Not a clinic goes by where I don’t hear, “don’t you have a pill I can take instead of a needle?” from a patient with cancer-associated venous thromboembolism (VTE). The 2017 ASH Annual Meeting brings hope that we are finally able to say “yes” to some of these patients.

Current guidelines recommend that patients with cancer-associated VTE be treated with low-molecular-weight heparin (LMWH).^1,2  At initial presentation, the compliance rate is usually high; it becomes harder to convince patients to continue injections as their VTE symptoms improve. Furthermore, the need to continue protection for months to years in patients who are maintained on chemotherapy makes the injections more burdensome.

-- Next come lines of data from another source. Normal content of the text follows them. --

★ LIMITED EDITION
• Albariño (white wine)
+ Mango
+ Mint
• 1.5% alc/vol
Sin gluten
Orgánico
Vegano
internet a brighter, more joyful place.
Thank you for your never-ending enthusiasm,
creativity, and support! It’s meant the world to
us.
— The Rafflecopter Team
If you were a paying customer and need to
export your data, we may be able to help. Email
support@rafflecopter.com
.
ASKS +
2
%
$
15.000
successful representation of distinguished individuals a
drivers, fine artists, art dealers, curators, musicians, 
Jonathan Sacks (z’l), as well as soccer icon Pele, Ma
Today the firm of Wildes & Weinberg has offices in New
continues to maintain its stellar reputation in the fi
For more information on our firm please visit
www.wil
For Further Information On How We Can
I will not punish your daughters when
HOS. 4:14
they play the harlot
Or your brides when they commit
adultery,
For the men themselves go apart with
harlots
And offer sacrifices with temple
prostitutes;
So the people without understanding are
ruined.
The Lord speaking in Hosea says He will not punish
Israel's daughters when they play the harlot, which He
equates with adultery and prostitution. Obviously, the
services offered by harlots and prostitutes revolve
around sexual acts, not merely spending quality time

Oral direct anticoagulants are an attractive alternative; however, less than 9 percent of those enrolled in the randomized controlled trials for these agents had cancer.³  For this reason, practitioners have greatly anticipated the results from the Hokusai VTE-Cancer Study — a multinational, open-label, blinded outcome assessment, randomized controlled trial — announced at the 2017 ASH Annual Meeting.⁴  This 1,050-patient study was designed to determine if LMWH for five days followed by edoxaban 60 mg daily (30 mg daily for creatinine clearance 30-50 mL/hr, body weight <60 kg, or receiving P-glycoprotein inhibitor) was noninferior to dalteparin (200 IU/kg daily for one month followed by 150 IU/kg daily) for treatment of VTE.

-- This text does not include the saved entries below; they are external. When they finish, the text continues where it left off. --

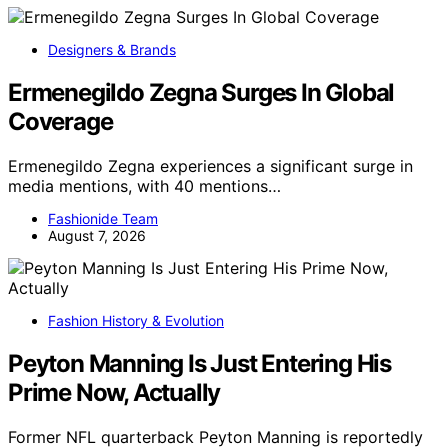
Designers & Brands
Ermenegildo Zegna Surges In Global
Coverage
Ermenegildo Zegna experiences a significant surge in
media mentions, with 40 mentions…
Fashionide Team
August 7, 2026
Fashion History & Evolution
Peyton Manning Is Just Entering His
Prime Now, Actually
Former NFL quarterback Peyton Manning is reportedly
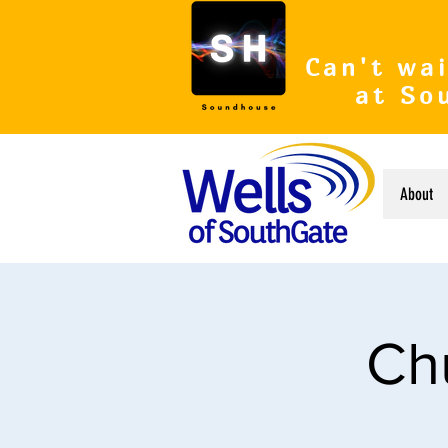
Can't wai
at So
About
Ch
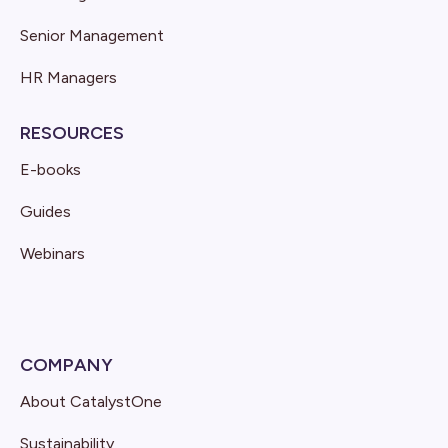
Senior Management
HR Managers
RESOURCES
E-books
Guides
Webinars
COMPANY
About CatalystOne
Sustainability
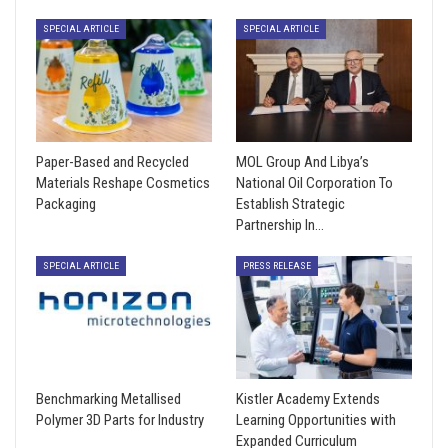
SPECIAL ARTICLE
SPECIAL ARTICLE
Paper-Based and Recycled
MOL Group And Libya’s
Materials Reshape Cosmetics
National Oil Corporation To
Packaging
Establish Strategic
Partnership In…
SPECIAL ARTICLE
PRESS RELEASE
Benchmarking Metallised
Kistler Academy Extends
Polymer 3D Parts for Industry
Learning Opportunities with
Expanded Curriculum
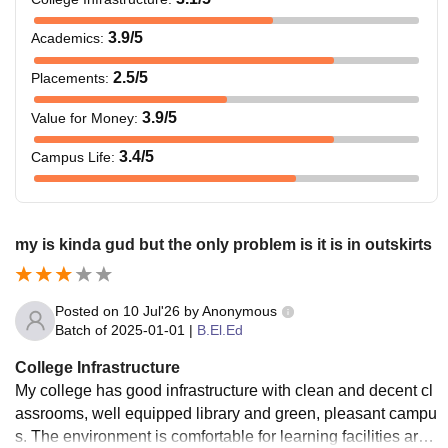
3.9
/5
Academics
:
2.5
/5
Placements
:
3.9
/5
Value for Money
:
3.4
/5
Campus Life
:
my is kinda gud but the only problem is it is in outskirts
Posted on
10 Jul'26
by
Anonymous
Batch of
2025-01-01
|
B.El.Ed
College Infrastructure
My college has good infrastructure with clean and decent cl
assrooms, well equipped library and green, pleasant campu
s. The environment is comfortable for learning facilities are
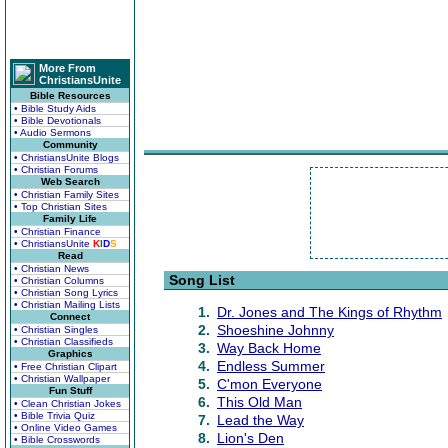
More From
ChristiansUnite
Bible Resources
• Bible Study Aids
• Bible Devotionals
• Audio Sermons
Community
• ChristiansUnite Blogs
• Christian Forums
Web Search
• Christian Family Sites
• Top Christian Sites
Family Life
• Christian Finance
• ChristiansUnite
K
I
D
S
Read
• Christian News
Song List
• Christian Columns
• Christian Song Lyrics
• Christian Mailing Lists
1.
Dr. Jones and The Kings of Rhythm
Connect
2.
Shoeshine Johnny
• Christian Singles
• Christian Classifieds
3.
Way Back Home
Graphics
4.
Endless Summer
• Free Christian Clipart
• Christian Wallpaper
5.
C'mon Everyone
Fun Stuff
6.
This Old Man
• Clean Christian Jokes
• Bible Trivia Quiz
7.
Lead the Way
• Online Video Games
8.
Lion's Den
• Bible Crosswords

The primary outcome measure, a composite of recurrent symptomatic VTE and major bleeding at 12 months, occurred in 67 (12.8%) of 522 patients in the edoxaban arm compared with 71 (13.5%) of 524 in the dalteparin arm (hazard ratio 0.97; 95% CI, 0.70 to 1.36; p=0.0056).⁵  The risk differences for recurrent VTE and major bleeding were –3.8 percent (95% CI, –7.1 to –0.4) and 3.1 percent (95% CI, 0.5% to 5.7%), respectively. Consequently, the investigators concluded that edoxaban is just as effective and safe as dalteparin for treatment of cancer-associated VTE.

There are additional results that will be of interest once the full manuscript for this study is published. One example is the rate and sites of nonmajor clinically relevant bleeding (NMCRB). While the rate of major bleeding is the primary safety outcome measure, NMCRB episodes occur more frequently and often lead to interruptions in anticoagulant therapy, which increase the risk of recurrence. Second, details on the chemotherapeutic agents used by trial participants will be useful. Some inhibitors of P-glycoprotein were excluded from the trial entirely (e.g., protease inhibitors), while others were permitted after randomization. Lastly, the frequency of bleeding with edoxaban during periods of chemotherapy-induced thrombocytopenia will be of great interest. Dose adjustments were protocolized for dalteparin in this high-risk setting, whereas adjustments of edoxaban were left to the discretion of the investigator. In summary, we need reassurance that the patients treated with edoxaban fit the wide spectrum of cancer patients currently treated with LMWH outside of clinical trials.

In general, the results of this study make it the biggest game-changer for venous thrombosis in 2017. It is nice to know that we will finally be able to say “yes” to some patients with cancer-associated VTE who want a break from needles.